Wednesday, December 20, 2017

MAYBE STEALTH AND EPISTEMIC CLOSURE WEREN'T THE BEST MARKETING STRATEGIES FOR YOUR CRAPPY TAX BILL

Everyone hates the Republicans' godawful tax bill, including key parts of the Republican coalition:
The tax plan that Republicans are soon expected to pass has grown more unpopular in the last two months, with nearly two-thirds of Americans believing it’s designed mostly to help corporations and the wealthy, according to the latest NBC News/Wall Street Journal poll....

According to the poll — which was conducted before the House and Senate voted on the tax bill — 24 percent of Americans say that the Trump-backed tax plan is a good idea, versus 41 percent who believe it’s a bad idea.

That’s an increase in unpopularity from October, when 35 percent said it was a bad idea, and 25 percent said it was a good idea....

Notably, just 28 percent of rural Americans and 29 percent of whites without a college degree — key parts of Trump’s 2016 base — say it’s a good idea.
The professional right is disgruntled because Americans, hearing that the bill lavishes most of its benefits on the rich and will ultimately make most non-rich people pay more, don't appreciate the temporary tax cut they'll get. Conservatives are complaining that the mainstream media has provided a distorted picture of the bill.

Well, Republicans, this is what you get when you write a bill in stealth, behind closed doors, and ram it through Congress without hearings or a decent amount of time for public discussion. You didn't want to sell this bill. You didn't want to talk about it at all. You didn't want to be required to defend it.

And you've handed over the vast majority of your messaging to right-wing media outlets that have spent the past couple of months not talking about the glories of the bill but, rather, about kneeling football players, the War on Christmas, Uranium One, and Robert Mueller as a traitorous agent of Satan.

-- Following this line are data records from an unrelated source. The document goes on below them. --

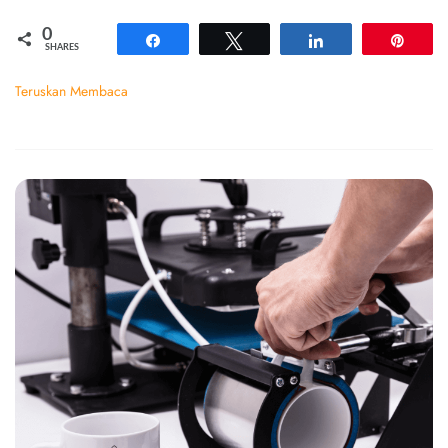
0
Share
Tweet
Share
Pin
SHARES
Teruskan Membaca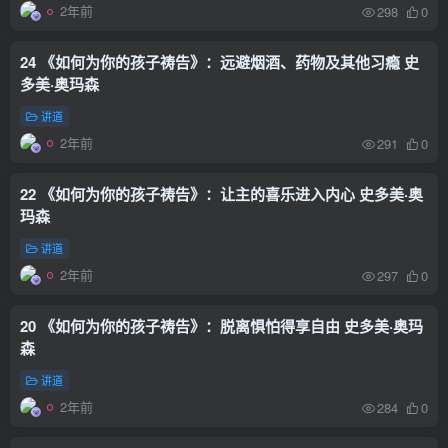
2年前
298
0
24 《如何为你的孩子祷告》：远避烟酒、药物及其他习瘾 史
多美·奥玛森
讲道
2年前
291
0
22 《如何为你的孩子祷告》：让主的喜乐进入内心 史多美·奥
玛森
讲道
2年前
297
0
20 《如何为你的孩子祷告》：脱离惧怕得享自由 史多美·奥玛
森
讲道
2年前
284
0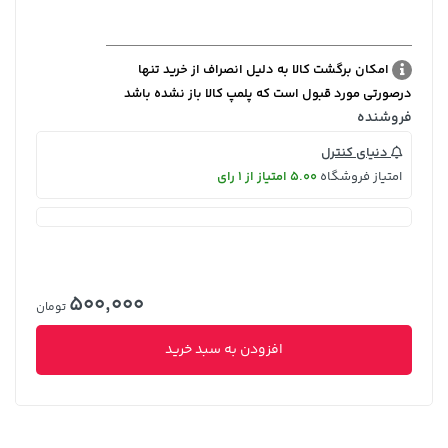
امکان برگشت کالا به دلیل انصراف از خرید تنها
درصورتی مورد قبول است که پلمپ کالا باز نشده باشد
فروشنده
دنیای کنترل
امتیاز فروشگاه
5.00 امتیاز از 1 رای
500,000
تومان
افزودن به سبد خرید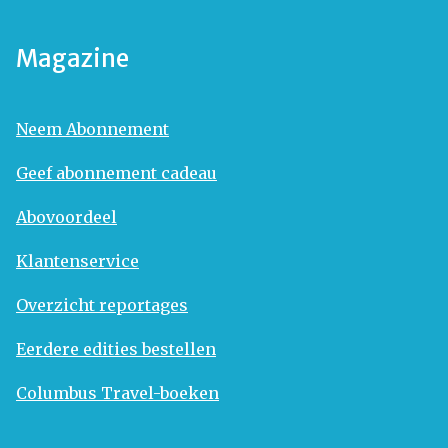
Magazine
Neem Abonnement
Geef abonnement cadeau
Abovoordeel
Klantenservice
Overzicht reportages
Eerdere edities bestellen
Columbus Travel-boeken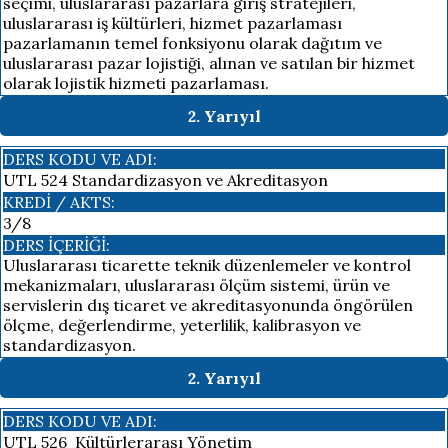
seçimi, uluslararası pazarlara giriş stratejileri,
uluslararası iş kültürleri, hizmet pazarlaması
pazarlamanın temel fonksiyonu olarak dağıtım ve
uluslararası pazar lojistiği, alınan ve satılan bir hizmet
olarak lojistik hizmeti pazarlaması.
2. Yarıyıl
DERS KODU VE ADI:
UTL 524 Standardizasyon ve Akreditasyon
KREDI / AKTS:
3/8
DERS İÇERIĞI:
Uluslararası ticarette teknik düzenlemeler ve kontrol
mekanizmaları, uluslararası ölçüm sistemi, ürün ve
servislerin dış ticaret ve akreditasyonunda öngörülen
ölçme, değerlendirme, yeterlilik, kalibrasyon ve
standardizasyon.
2. Yarıyıl
DERS KODU VE ADI:
UTL 526 Kültürlerarası Yönetim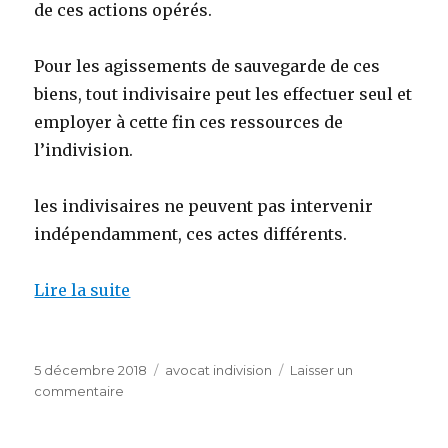
de ces actions opérés.
Pour les agissements de sauvegarde de ces
biens, tout indivisaire peut les effectuer seul et
employer à cette fin ces ressources de
l’indivision.
les indivisaires ne peuvent pas intervenir
indépendamment, ces actes différents.
Lire la suite
Publié
Catégories
5 décembre 2018
avocat indivision
Laisser un
le
sur
commentaire
Des
Avocats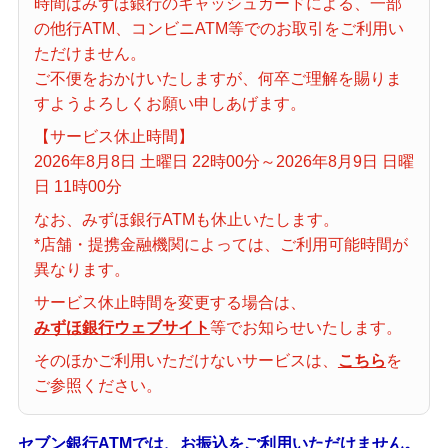
時間はみずほ銀行のキャッシュカードによる、一部
備える
の他行ATM、コンビニATM等でのお取引をご利用い
相続・保険
ただけません。
ご不便をおかけいたしますが、何卒ご理解を賜りま
学ぶ・考える
すようよろしくお願い申しあげます。
生涯学習
【サービス休止時間】
お客さまサポート
2026年8月8日 土曜日 22時00分～2026年8月9日 日曜
困ったときは・よくあるご質問
日 11時00分
なお、みずほ銀行ATMも休止いたします。
みずほ銀行について
*店舗・提携金融機関によっては、ご利用可能時間が
異なります。
サービス休止時間を変更する場合は、
みずほ銀行ウェブサイト
等でお知らせいたします。
そのほかご利用いただけないサービスは、
こちら
を
ご参照ください。
セブン銀行ATMでは、お振込をご利用いただけません。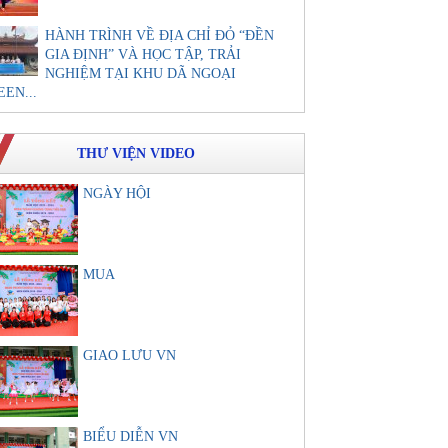
HÀNH TRÌNH VỀ ĐỊA CHỈ ĐỎ “ĐỀN
GIA ĐỊNH” VÀ HỌC TẬP, TRẢI
NGHIỆM TẠI KHU DÃ NGOẠI
EEN...
THƯ VIỆN VIDEO
NGÀY HỘI
MUA
GIAO LƯU VN
BIỂU DIỄN VN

So even your base rarely heard the talking points in favor of your bill.

You assumed that you'd have enough support from the heartland if Mitch McConnell croaked out a few supportive phrases and Trump occasionally gave the bill a thumbs-up in between Twitter tantrums, because hey, who is Joe Sixpack going to believe, you guys doing a half-assed job of selling the bill or the LIE-beral media? It's as if you assumed that none of the mainstream media's reporting on the bill would ever get through to voters because your voters don't pay any attention to the MSM. This time, they were paying attention.

You got outmessaged. That wasn't supposed to happen. This bill was supposed to pass with minimal fanfare and minimal reporting on its consequences. But the mainstream press didn't play along, and neither did many of your voters. Oops.